The last couple of weeks have been interesting. Not so much the "fun, new and interesting", but more the Chinese curse interesting, "May you live in interesting times." Not surprisingly, work on the house has been sporadic.
An old friend died of cancer of the esophagus. It's hard to believe Dave is gone. He was always enthusiastic about whatever he was doing, whether it was cheering for Cal sports, cursing various ESPN commentators, or randomly calling an operator in Atlanta a few years back when the Braves were in the World Series. (She of course was rooting for the Braves, but thought one of the opposing players had a cute butt. Which of course sent Dave into gales of laughter.) "Joie de vive" only begins to describe him. A golden retriever kind of personality, a Golden Bear, and a heart of gold. Or at least gold plated :-)
Another friend's father died of lung cancer. Amazing it didn't kill him sooner, since he smoked for over 70 years. I never met him, but I feel like I know him a little since I've been helping my friend prepare a video tribute to him. Chinese immigrant. Decorated WWII veteran. Restaurant owner. Loved to cook. Great sense of humor. Loving husband and father.
Our neighbor John died on Monday at the ripe old age of 95. A couple years ago he bought a hybrid Honda Civic because he'd seen our Toyota Prius and I told him how much we loved it and what great mileage it got. Even though age had slowed him down, he always had a smile and up until a couple of months ago walked his little dog.

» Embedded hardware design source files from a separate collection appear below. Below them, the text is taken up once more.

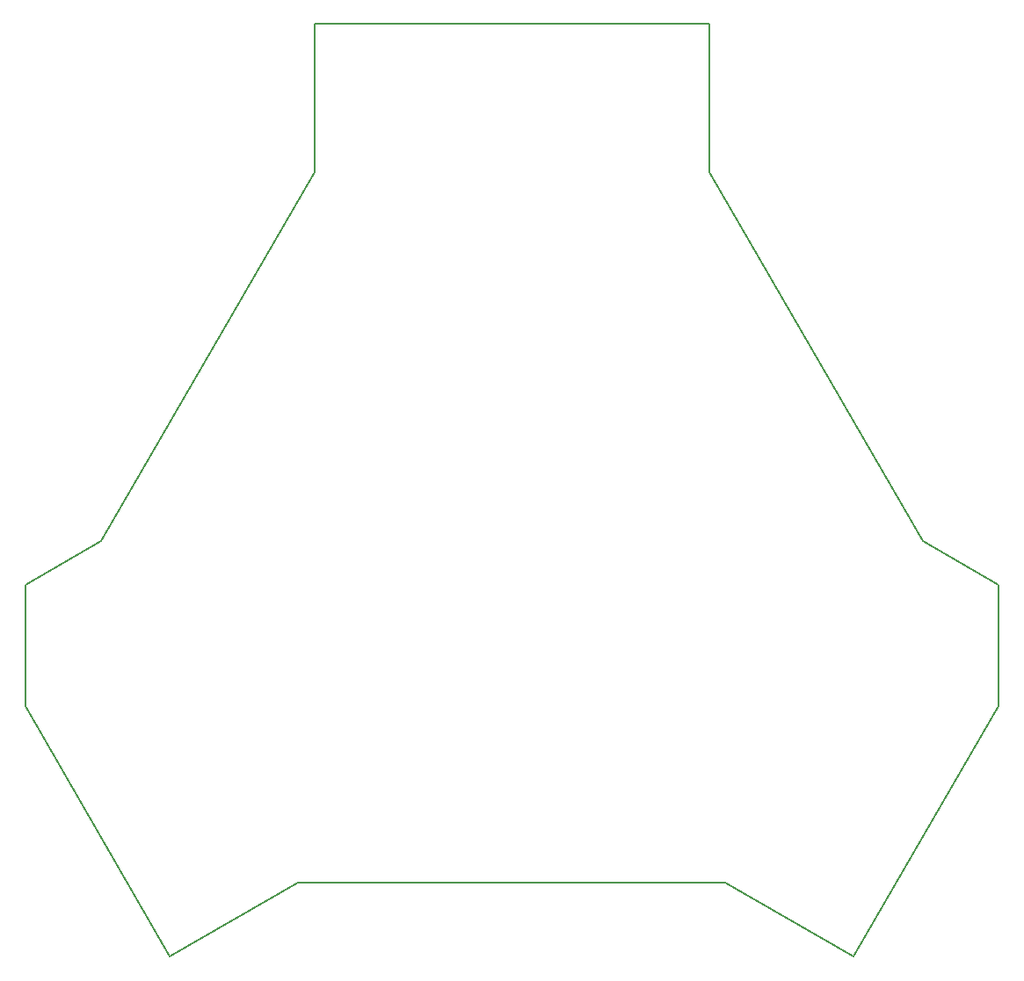
<source format=gm1>
G04 #@! TF.GenerationSoftware,KiCad,Pcbnew,5.0.2-bee76a0~70~ubuntu18.04.1*
G04 #@! TF.CreationDate,2019-01-29T21:25:53+01:00*
G04 #@! TF.ProjectId,Robot Propulsion V2,526f626f-7420-4507-926f-70756c73696f,rev?*
G04 #@! TF.SameCoordinates,Original*
G04 #@! TF.FileFunction,Profile,NP*
%FSLAX46Y46*%
G04 Gerber Fmt 4.6, Leading zero omitted, Abs format (unit mm)*
G04 Created by KiCad (PCBNEW 5.0.2-bee76a0~70~ubuntu18.04.1) date mar. 29 janv. 2019 21:25:53 CET*
%MOMM*%
%LPD*%
G01*
G04 APERTURE LIST*
%ADD10C,0.200000*%
G04 APERTURE END LIST*
D10*
X72140000Y-95763000D02*
X72140000Y-84079000D01*
X165860000Y-95763000D02*
X165860000Y-84079000D01*
X151940000Y-119910000D02*
X139580000Y-112780000D01*
X165860000Y-95763000D02*
X151940000Y-119910000D01*
X158580000Y-79870000D02*
X165860000Y-84079000D01*
X138000000Y-44270000D02*
X158580000Y-79870000D01*
X138000000Y-30000000D02*
X138000000Y-44270000D01*
X98420000Y-112780000D02*
X139580000Y-112780000D01*
X86060000Y-119910000D02*
X98420000Y-112780000D01*
X72140000Y-95763000D02*
X86060000Y-119910000D01*
X79420000Y-79870000D02*
X72140000Y-84079000D01*
X100000000Y-44270000D02*
X79420000Y-79870000D01*
X100000000Y-30000000D02*
X100000000Y-44270000D01*
X100000000Y-30000000D02*
X138000000Y-30000000D01*
M02*

</source>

Recently I received a beautiful gift, a copy of Galen Rowell: A Retrospective by the Sierra Club. I took a number of photo workshops with him, learned a lot, and was inspired by his work. I was planning on a trip to Antarctica on which he was one of the featured leaders, but the ship sank on an earlier cruise in the Pacific*. I took the picture on the left in Yosemite, one of Galen's favorite spots. He and his wife Barbara died several years ago on their way home from one of their many trips. I love the book, but it was a fresh reminder of their passing.
(* In the immortal words of Dave Barry, "I'm not making this up." It hit an uncharted reef, and the captain ran it aground to keep it from sinking completely. The insurance company called it a total loss, and the planned trip was delayed.)
But of course, people die all the time. Civil wars, hunger, disease, murder or just bad luck. It can all make you feel pretty small and helpless sometimes, even (or maybe especially) if you believe in God. So what's a person to do? Appreciate people like it's their last day on earth, because it might be. Give blood -- there's a continual need for it. Because the next life it saves just might be yours.